## Activity
Gather every line in the items below that contains the string "Skoda", and copy each one.

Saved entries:
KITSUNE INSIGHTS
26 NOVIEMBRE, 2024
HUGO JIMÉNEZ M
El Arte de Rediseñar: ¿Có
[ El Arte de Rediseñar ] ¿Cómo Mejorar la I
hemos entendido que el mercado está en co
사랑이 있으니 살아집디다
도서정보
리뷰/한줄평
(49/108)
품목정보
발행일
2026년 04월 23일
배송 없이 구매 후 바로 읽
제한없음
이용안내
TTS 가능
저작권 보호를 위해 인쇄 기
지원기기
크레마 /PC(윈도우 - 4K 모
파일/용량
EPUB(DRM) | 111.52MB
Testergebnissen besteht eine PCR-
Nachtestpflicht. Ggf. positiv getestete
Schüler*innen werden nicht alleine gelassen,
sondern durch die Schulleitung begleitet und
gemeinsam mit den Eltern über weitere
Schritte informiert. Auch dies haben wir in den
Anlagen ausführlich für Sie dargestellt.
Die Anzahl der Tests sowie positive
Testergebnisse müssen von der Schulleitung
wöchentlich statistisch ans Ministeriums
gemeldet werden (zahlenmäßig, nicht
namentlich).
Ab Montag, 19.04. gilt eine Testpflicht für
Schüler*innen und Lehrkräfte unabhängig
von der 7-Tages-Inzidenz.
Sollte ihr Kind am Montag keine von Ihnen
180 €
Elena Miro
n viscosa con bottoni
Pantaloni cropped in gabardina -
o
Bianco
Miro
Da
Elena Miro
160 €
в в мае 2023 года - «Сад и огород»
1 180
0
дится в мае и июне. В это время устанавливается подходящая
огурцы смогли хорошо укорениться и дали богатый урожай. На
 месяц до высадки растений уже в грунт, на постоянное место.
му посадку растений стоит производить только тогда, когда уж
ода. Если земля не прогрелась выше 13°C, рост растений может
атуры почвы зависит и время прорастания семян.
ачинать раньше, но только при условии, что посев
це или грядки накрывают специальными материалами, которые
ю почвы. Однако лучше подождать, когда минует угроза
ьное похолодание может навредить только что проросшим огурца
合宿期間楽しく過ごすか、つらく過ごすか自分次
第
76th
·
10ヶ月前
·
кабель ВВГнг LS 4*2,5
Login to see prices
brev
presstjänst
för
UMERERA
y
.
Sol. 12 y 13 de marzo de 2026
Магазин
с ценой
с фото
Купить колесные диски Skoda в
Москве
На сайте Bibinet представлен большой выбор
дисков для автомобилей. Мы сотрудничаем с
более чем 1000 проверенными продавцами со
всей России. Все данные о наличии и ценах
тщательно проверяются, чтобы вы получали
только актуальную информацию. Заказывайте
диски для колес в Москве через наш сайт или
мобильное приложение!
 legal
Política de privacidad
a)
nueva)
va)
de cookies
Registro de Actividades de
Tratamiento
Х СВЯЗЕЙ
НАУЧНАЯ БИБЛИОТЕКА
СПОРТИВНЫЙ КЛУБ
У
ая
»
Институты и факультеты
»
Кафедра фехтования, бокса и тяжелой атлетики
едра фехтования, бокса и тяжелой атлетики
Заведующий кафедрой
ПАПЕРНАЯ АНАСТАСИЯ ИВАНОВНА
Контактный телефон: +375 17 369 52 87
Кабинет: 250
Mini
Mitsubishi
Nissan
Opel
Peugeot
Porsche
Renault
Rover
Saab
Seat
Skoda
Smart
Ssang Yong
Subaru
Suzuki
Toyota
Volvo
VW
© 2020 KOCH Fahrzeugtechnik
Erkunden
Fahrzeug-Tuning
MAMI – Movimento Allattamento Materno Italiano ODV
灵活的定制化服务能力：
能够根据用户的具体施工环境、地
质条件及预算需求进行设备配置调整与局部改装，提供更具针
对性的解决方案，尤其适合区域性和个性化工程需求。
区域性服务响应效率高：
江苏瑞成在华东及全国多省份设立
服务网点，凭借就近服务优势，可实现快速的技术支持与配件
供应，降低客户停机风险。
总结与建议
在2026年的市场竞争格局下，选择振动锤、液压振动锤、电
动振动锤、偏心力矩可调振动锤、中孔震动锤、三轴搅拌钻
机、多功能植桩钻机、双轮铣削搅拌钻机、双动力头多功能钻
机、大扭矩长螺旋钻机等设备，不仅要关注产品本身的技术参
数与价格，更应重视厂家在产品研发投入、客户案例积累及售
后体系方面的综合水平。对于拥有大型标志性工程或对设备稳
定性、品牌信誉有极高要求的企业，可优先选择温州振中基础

## Solution below
Купить колесные диски Skoda в
Skoda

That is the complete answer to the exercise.